FON is proud to have helped “Keep the Lorry Rolling” by supporting a long tradition of volunteerism in Nigeria with its support of VSO Nigeria. As they leave Nigeria and return to their lives, VSO volunteers are encouraged to join FON.
FON/VSO Join Forces to Support another VSO Volunteer
This article appeared in the Fall 2014 FON Newsletter. Author: Andy Philpot, a VSO Volunteer and FON member.
Since December 2004, we have been sending donations to VSO in London who then provided us with contacts with VSO volunteers in Nigeria. To date (Fall 2014) we have sent some $21,000 to VSO and in return we have had a number of very good correspondents, some not so good and one who we never heard from at all and apparently VSO had a hard time tracking her down and she was in Abuja. One of these volunteers, Canadian Glenn Dodge, put us in touch with the Fantsuam organization with which we have had an ongoing relationship since 2008.
VSO is now only receiving about one third of its funding from the British government and so is much more dependent on their own fundraising from organizations big and small, of which we are one.
At the end of April this year in London, I met up with Sally Beckenham, one of their community fundraiser. She was very enthusiastic and grateful for our ongoing support of the organization. Beckenham is trying to formalize the Linking programme and sent me a copy of the very impressive final report made by a volunteer who worked as a Nurse Tutor in Malawi. Under the scheme, volunteers are supposed to report on a quarterly basis to their linking organization. All, would be, volunteers have to raise just over $1500 on their own and sponsorship organization are supposed to provide about the $2500 funding. Our contribution in fact just goes into the genera operating account of VSO as it is impossible to direct our funds just for use in Nigeria. Directed fundraising is always a contentious issue.
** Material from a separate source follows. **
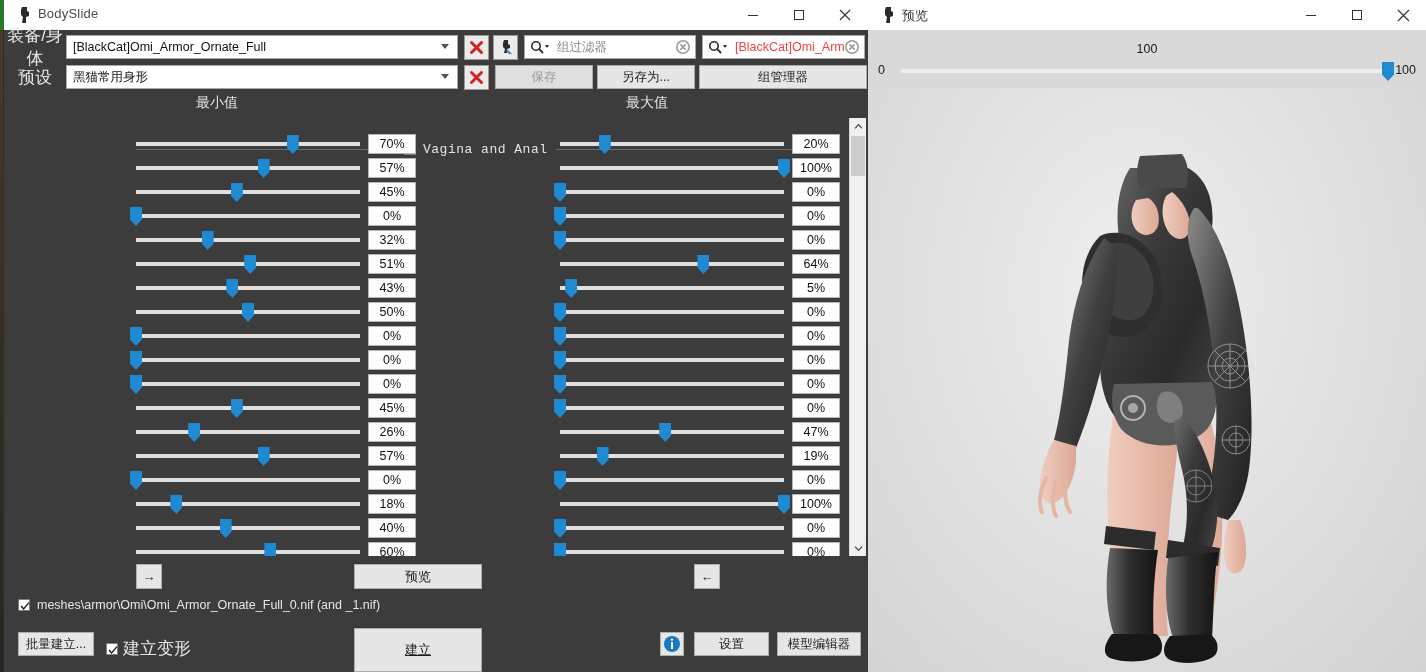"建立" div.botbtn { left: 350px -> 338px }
As Beckenham says: We see volunteer fundraising as an an essential part of the volunteer journey, and in the selection process we make it clear that this willingness contributes to determinations of candidate suitability. Asking volunteers to contribute themselves has a double impact: it provides much needed income for the charity to keep sending volunteers overseas (if we are to receive the current level of DFID grant we need to raise an additional £15 million over the next three years) and it also helps raise VSO’s profile in the community by getting buy-in from friends, family and neighbours.
The VSO volunteer we will be linking with is Bernadette (Bernie) Allen who perhaps can best introduce herself to us in her own words:
I will be working for 12 months based in Ilorin in Kwara state. My role will be to partner with the Ministry of Education to oversee the management of national graduate volunteers and national youth corpers. The programme is quite comprehensive. It started in 2007, to recruit young Nigerian graduates in English, Mathematics and Science related subjects. These graduates were posted as teachers in rural secondary schools in the state to compliment government efforts to provide rural education. This programme was successful in establishing a national volunteering initiative and the second phase rolled out in 2012, with future opportunities explored in Nasarawa and Kano with private partners and NGO’s, technical schools and skill building centres. As well as this, Serving Youth Corp members can volunteer during their national service year in the area of education and agriculture. Current supporting partners are located in Kwara, Nasarawa and Kano.
This is the second time I’ve volunteered with VSO. I spent two years working in Bangladesh a few years ago. I have been completing a BSc Hons in International Studies since I returned to the UK, which, after completing in June, leaves me free to get back into the field and participate in person once again. I am starting another course towards a Masters in Development Management and will sit my exam in April, probably in Abuja, so will have to discipline myself and keep organised to meet my deadlines. I really enjoy study so it won't be too difficult and I have had some experience of study overseas as I completed a couple of courses while in Bangladesh, so appreciate how tricky it can be.
I was born and grew up in a little coastal village in Wales called Fishguard. It has a small ferry across to southern Ireland and is a very beautiful, Celtic, wild and ancient place. At the moment however, I live in a Medieval village in Worcestershire called Alvechurch. I enjoy sailing and have crossed the English Channel, sailed partway across the Atlantic, around various Greek Islands and in and around the British Virgin Islands and Guadeloupe. I love photography and took hundreds of photos while in Bangladesh, some of which I used to highlight the culture and environment by posting them online.
If all goes to plan, our volunteer, Bernie, will leave for Nigeria in December.